Happy New Year once again. Interesting stories I’ve found lately:
An excellent reflection on a remarkable video from GetReligion: Excellent Video Journalism, or Seeing Crucifixes On Walls. Read this piece and watch the video embedded, nothing more needs to be said beyond this.
There are many views of how to use the Bible, but the idea of a compost heap is new to me. The title of this entry, The Bible Is A Smelly Gross Pile of Garbage, is enough to catch my attention, and the attitude isn’t one of disrespect. I will have to check out the Bruggeman book referenced here.
Pat NcNamara’s review of a Catholic Classic uncovers some interesting details of Catholicism in Elizabethan England, and the struggle to maintain Faith in a hostile environment.
This is an incredible story that doesn’t get enough attention: we lost more active duty soldiers in 2012 to suicide than combat in the midst of a war. When we consider the cost of war, especially since we’re coming up on a full decade of active conflict, we should pay more attention to the human cost in deciding whether we should continue the conflict.
God is Good, and it’s easy to lose that in the bad news that dominates our culture. Pope Benedict gives us this important message at the beginning of a New Year. Almost all the news we get in the media is bad news of one kind or another.
Another take from the Holy Father at New Year’s: the danger of “unregulated capitalism” to world peace. A big Amen to that one.
A voice for justice: Rabbi John L. Rosove lays out the case 400 American Rabbis made to Prime Minister Netanyahu against the proposed new West Bask settlements. We need to learn more about what’s happening in the Middle East on the ground from unbiased sources, and we need to understand objectively what our allies are doing before giving them unconditional support.

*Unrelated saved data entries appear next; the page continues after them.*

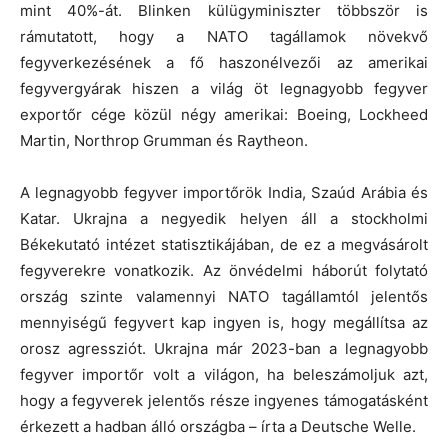
mint 40%-át. Blinken külügyminiszter többször is
rámutatott, hogy a NATO tagállamok növekvő
fegyverkezésének a fő haszonélvezői az amerikai
fegyvergyárak hiszen a világ öt legnagyobb fegyver
exportőr cége közül négy amerikai: Boeing, Lockheed
Martin, Northrop Grumman és Raytheon.
A legnagyobb fegyver importőrök India, Szaúd Arábia és
Katar. Ukrajna a negyedik helyen áll a stockholmi
Békekutató intézet statisztikájában, de ez a megvásárolt
fegyverekre vonatkozik. Az önvédelmi háborút folytató
ország szinte valamennyi NATO tagállamtól jelentős
mennyiségű fegyvert kap ingyen is, hogy megállítsa az
orosz agressziót. Ukrajna már 2023-ban a legnagyobb
fegyver importőr volt a világon, ha beleszámoljuk azt,
hogy a fegyverek jelentős része ingyenes támogatásként
érkezett a hadban álló országba – írta a Deutsche Welle.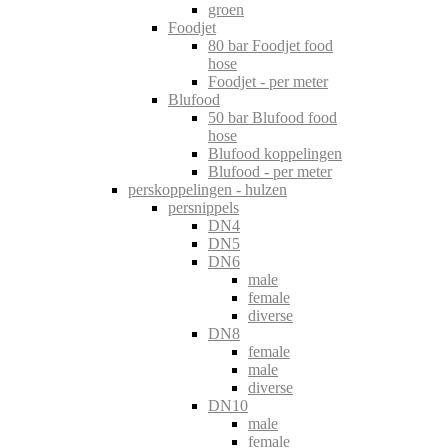
groen
Foodjet
80 bar Foodjet food
hose
Foodjet - per meter
Blufood
50 bar Blufood food
hose
Blufood koppelingen
Blufood - per meter
perskoppelingen - hulzen
persnippels
DN4
DN5
DN6
male
female
diverse
DN8
female
male
diverse
DN10
male
female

An interesting blog post by Richard Ostling about 5 mistakes reporters generally make about religion stories. Something to keep in mind when you see any story referencing religion. Of course, we don’t believe everything we read, do we?
An interesting program to help teachers in Catholic schools get off to a good start and keep them teaching. An approach like this is something more teaching and ministry programs need. It resembles how some religious houses may have been once upon a time.
This article is really a cultural critique in spite of its title: Two Terrible Ways to Have Sex. Leah Libresco lends some intellect and insight into human communication between the sexes. I would add that the idea of “Enthusiastic Consent” doesn’t imply giving up any individual moral or ethical standard, and does not conflict with the Church’s teaching on sex; this is something married couples would be well advised to practice on a wide variety of issues.
Ten Things You Should Know about the New Head of the Papal Household. For those of you who enjoy this kind of story, and because it’s good for all of us to know who’s close to those in authority and what they’re like.